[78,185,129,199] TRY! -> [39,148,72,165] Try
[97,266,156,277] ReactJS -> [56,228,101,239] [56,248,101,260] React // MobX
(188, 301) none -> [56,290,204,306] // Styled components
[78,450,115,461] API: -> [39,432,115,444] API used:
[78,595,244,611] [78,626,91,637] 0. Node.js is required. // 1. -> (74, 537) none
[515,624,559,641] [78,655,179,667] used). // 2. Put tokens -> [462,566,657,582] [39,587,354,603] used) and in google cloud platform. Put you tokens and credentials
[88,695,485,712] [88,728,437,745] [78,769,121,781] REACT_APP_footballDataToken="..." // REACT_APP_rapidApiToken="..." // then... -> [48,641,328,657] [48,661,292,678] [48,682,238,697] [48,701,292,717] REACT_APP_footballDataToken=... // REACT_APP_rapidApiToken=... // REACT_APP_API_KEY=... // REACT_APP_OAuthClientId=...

....

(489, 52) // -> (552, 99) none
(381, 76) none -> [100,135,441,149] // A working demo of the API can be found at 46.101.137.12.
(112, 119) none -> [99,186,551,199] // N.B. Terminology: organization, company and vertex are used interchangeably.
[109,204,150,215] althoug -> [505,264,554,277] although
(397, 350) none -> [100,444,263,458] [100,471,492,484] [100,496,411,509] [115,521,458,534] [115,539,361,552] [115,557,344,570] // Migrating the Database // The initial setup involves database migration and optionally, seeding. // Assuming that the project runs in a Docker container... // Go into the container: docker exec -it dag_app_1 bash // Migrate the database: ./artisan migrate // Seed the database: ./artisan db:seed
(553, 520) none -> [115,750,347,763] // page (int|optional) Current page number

....

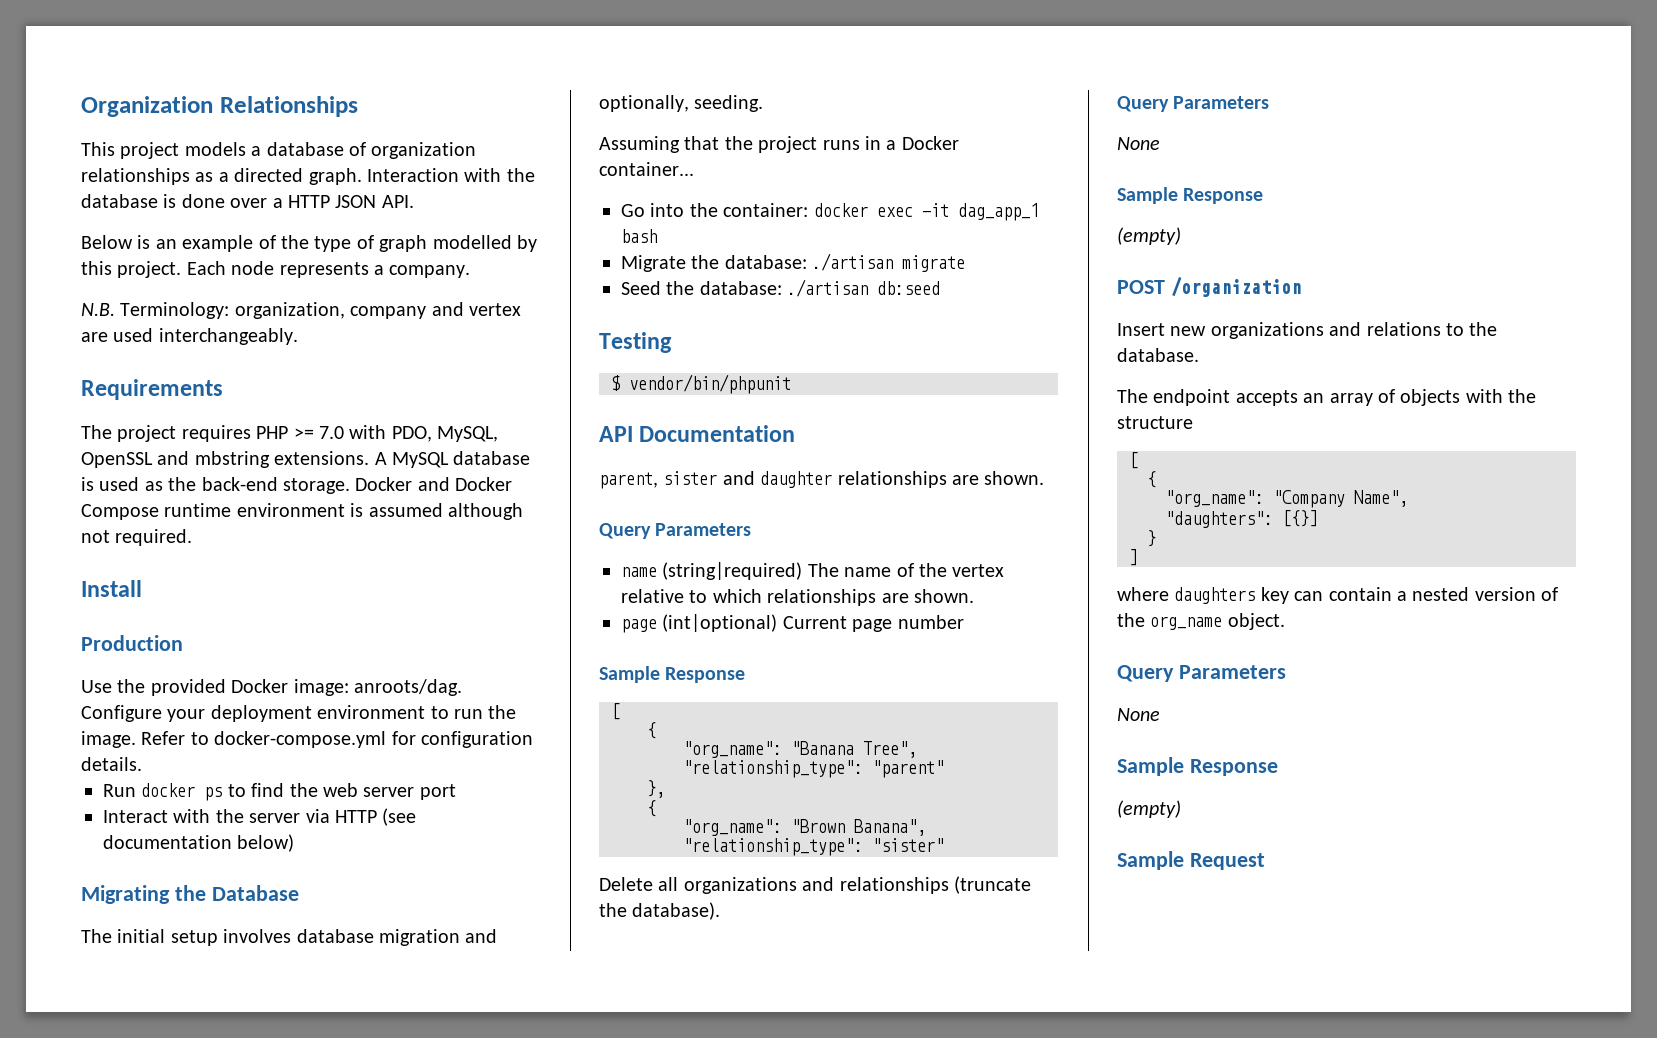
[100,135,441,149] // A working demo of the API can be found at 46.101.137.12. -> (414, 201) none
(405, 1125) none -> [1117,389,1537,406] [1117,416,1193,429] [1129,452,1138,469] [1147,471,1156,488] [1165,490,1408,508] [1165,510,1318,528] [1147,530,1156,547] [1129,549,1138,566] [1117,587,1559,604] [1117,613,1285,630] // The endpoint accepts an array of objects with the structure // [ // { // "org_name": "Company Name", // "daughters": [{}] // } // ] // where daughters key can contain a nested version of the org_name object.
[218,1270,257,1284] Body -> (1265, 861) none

....

— WORK REQUEST —
The answer is the run of lines above from the line containing "(489, 52) // -> (552, 99) none" through the line containing "(553, 520) none", copied exactly and alone.

— RESULT —
(489, 52) // -> (552, 99) none
(381, 76) none -> [100,135,441,149] // A working demo of the API can be found at 46.101.137.12.
(112, 119) none -> [99,186,551,199] // N.B. Terminology: organization, company and vertex are used interchangeably.
[109,204,150,215] althoug -> [505,264,554,277] although
(397, 350) none -> [100,444,263,458] [100,471,492,484] [100,496,411,509] [115,521,458,534] [115,539,361,552] [115,557,344,570] // Migrating the Database // The initial setup involves database migration and optionally, seeding. // Assuming that the project runs in a Docker container... // Go into the container: docker exec -it dag_app_1 bash // Migrate the database: ./artisan migrate // Seed the database: ./artisan db:seed
(553, 520) none -> [115,750,347,763] // page (int|optional) Current page number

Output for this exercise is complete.